[YOUR INSTRUCTIONS] Below are records. Copy every line with "Left" in it.

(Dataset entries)
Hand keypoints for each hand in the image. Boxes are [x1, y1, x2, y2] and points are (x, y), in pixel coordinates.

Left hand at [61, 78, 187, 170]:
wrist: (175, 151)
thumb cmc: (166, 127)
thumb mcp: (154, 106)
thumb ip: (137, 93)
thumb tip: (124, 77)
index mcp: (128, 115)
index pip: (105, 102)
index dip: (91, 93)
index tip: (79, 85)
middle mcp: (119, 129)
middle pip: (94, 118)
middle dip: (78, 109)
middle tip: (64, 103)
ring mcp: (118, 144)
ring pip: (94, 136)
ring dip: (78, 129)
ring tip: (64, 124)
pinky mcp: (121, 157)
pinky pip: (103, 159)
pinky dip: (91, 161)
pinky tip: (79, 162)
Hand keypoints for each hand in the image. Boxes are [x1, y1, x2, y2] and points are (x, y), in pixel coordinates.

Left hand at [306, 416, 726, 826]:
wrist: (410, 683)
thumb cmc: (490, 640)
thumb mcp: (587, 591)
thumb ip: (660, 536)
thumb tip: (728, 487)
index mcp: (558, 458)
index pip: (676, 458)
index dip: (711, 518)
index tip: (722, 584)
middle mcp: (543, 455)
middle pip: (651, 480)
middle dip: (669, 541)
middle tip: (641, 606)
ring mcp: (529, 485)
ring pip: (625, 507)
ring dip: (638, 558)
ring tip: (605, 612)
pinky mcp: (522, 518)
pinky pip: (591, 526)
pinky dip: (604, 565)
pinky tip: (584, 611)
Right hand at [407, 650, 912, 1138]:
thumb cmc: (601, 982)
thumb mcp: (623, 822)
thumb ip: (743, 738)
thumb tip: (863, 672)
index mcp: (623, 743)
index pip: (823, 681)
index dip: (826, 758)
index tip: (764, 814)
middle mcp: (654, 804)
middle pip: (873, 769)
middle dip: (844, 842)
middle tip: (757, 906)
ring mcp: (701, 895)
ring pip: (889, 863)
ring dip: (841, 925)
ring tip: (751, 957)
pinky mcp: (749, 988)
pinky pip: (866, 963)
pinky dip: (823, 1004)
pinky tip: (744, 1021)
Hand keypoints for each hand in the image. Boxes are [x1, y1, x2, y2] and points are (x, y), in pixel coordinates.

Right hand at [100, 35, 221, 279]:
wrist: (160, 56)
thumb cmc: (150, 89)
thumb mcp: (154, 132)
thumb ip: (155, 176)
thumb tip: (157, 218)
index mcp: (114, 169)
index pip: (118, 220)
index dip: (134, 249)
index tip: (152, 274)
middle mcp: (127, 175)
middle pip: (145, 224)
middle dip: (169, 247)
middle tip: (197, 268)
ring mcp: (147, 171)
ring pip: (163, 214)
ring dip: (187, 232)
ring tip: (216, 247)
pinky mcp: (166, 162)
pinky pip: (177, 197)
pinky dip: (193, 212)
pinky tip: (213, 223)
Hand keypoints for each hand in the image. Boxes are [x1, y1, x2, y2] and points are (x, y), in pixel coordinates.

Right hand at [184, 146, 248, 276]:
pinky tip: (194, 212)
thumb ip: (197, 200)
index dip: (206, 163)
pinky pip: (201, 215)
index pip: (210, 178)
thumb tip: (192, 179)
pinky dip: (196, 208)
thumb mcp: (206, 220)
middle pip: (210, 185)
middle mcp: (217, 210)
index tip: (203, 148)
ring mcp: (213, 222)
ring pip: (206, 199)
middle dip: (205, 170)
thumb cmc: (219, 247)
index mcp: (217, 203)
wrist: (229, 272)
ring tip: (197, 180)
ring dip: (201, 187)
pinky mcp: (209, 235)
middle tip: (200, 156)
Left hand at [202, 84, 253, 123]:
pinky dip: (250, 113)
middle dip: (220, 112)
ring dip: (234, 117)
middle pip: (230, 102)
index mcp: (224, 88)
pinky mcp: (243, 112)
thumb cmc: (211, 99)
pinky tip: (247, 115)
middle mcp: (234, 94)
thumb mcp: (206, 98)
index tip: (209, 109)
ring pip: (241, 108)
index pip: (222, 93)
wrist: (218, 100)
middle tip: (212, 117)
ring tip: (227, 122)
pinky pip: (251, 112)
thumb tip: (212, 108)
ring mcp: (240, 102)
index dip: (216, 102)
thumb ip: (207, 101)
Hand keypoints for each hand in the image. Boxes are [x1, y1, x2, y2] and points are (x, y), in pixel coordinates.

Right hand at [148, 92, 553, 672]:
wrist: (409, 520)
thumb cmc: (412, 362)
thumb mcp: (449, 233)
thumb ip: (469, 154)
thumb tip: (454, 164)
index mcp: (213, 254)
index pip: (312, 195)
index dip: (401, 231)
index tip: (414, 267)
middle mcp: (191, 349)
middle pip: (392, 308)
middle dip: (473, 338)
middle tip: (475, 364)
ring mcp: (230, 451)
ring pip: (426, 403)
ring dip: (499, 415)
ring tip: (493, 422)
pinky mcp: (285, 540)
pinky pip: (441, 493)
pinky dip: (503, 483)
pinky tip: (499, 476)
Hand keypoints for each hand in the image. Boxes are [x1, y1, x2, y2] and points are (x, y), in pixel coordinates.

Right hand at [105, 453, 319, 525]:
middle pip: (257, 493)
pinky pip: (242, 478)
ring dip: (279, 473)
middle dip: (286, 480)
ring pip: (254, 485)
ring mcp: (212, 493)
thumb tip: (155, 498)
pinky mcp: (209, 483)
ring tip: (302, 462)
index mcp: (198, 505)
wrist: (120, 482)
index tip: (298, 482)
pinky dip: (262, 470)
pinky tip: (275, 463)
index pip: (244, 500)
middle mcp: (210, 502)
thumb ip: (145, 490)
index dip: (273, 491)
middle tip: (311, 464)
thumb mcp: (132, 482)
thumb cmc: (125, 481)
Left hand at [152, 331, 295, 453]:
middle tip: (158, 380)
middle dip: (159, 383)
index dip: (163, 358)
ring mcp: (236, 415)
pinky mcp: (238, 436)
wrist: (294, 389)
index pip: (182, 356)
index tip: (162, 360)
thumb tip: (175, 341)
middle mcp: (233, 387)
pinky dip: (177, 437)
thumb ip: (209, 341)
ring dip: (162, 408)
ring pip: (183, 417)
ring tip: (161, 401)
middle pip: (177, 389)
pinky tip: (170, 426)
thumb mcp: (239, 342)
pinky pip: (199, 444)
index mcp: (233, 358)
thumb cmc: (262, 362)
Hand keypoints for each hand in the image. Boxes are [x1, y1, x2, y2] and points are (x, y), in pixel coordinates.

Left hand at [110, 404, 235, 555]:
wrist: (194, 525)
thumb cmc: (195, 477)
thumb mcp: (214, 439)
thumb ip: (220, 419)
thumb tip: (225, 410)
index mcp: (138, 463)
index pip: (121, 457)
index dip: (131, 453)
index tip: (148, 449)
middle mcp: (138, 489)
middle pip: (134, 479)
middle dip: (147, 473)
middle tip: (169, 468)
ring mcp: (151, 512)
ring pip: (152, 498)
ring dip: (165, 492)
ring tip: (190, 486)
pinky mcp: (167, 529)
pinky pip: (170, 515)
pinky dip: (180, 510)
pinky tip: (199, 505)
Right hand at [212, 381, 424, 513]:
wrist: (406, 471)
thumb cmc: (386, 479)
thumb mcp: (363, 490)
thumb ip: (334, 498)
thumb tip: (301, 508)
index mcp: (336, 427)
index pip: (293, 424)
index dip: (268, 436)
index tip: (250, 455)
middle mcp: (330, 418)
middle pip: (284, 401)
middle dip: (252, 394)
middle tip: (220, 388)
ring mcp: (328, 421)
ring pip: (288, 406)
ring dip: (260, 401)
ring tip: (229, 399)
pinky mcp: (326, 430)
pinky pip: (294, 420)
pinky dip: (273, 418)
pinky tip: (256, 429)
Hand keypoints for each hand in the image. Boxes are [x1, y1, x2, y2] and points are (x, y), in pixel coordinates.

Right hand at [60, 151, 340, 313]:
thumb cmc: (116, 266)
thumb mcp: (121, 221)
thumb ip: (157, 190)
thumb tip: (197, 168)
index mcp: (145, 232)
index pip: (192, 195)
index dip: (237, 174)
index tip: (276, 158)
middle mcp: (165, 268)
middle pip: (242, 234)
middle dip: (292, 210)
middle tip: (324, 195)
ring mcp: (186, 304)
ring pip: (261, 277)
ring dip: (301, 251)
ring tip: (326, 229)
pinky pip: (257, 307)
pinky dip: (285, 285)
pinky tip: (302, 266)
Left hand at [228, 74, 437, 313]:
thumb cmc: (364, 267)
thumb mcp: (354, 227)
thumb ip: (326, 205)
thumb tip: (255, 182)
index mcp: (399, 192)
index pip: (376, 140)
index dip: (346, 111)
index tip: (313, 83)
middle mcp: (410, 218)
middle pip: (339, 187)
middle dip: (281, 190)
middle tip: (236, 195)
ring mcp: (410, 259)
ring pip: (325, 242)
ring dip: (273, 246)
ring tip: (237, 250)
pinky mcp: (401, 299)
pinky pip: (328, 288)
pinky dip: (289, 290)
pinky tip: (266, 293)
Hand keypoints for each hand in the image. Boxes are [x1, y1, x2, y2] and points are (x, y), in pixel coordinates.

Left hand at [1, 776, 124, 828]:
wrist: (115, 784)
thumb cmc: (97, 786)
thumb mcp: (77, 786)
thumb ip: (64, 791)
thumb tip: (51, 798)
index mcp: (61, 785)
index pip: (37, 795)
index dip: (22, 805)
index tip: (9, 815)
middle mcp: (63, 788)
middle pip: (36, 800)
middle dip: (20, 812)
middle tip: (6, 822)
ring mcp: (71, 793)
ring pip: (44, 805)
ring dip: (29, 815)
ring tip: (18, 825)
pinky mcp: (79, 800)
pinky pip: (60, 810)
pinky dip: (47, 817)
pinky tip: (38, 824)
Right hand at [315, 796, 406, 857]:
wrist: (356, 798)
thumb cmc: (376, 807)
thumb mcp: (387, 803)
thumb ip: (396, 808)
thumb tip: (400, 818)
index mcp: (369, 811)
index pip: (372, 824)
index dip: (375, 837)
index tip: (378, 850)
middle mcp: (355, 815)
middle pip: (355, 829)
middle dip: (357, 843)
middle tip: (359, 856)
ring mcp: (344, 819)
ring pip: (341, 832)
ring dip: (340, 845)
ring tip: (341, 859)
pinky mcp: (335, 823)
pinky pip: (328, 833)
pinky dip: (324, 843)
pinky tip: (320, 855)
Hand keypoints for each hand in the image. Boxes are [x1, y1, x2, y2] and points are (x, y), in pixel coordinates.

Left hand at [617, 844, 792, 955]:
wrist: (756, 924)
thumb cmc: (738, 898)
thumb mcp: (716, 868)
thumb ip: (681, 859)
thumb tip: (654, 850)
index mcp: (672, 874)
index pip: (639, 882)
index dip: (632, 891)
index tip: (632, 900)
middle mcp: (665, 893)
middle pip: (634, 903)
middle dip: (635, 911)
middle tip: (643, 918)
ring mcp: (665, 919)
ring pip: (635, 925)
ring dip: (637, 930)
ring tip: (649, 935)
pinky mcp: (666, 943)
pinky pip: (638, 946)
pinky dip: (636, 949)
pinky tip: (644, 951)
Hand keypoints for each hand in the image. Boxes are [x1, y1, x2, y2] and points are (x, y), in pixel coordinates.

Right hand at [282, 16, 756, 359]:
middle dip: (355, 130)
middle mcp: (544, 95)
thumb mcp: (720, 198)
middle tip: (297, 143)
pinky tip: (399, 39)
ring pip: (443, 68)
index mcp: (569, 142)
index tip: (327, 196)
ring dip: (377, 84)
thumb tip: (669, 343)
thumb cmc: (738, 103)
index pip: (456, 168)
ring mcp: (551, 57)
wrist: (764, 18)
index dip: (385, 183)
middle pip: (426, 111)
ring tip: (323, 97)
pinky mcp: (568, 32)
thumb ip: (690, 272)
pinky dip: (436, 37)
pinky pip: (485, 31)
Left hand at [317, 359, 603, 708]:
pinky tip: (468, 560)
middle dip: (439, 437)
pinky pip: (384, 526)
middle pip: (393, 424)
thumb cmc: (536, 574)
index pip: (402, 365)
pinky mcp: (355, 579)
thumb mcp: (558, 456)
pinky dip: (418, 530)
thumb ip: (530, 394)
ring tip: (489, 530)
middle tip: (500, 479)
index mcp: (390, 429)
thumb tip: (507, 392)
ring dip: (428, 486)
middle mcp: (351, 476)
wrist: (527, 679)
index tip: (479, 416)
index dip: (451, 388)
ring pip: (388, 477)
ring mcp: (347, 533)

[COMPLETED TASK]
Left hand at [61, 78, 187, 170]:
Left hand at [306, 416, 726, 826]:
Left hand at [202, 84, 253, 123]:
Left hand at [152, 331, 295, 453]:
Left hand at [110, 404, 235, 555]:
Left hand at [228, 74, 437, 313]:
Left hand at [1, 776, 124, 828]:
Left hand at [617, 844, 792, 955]:
Left hand at [317, 359, 603, 708]:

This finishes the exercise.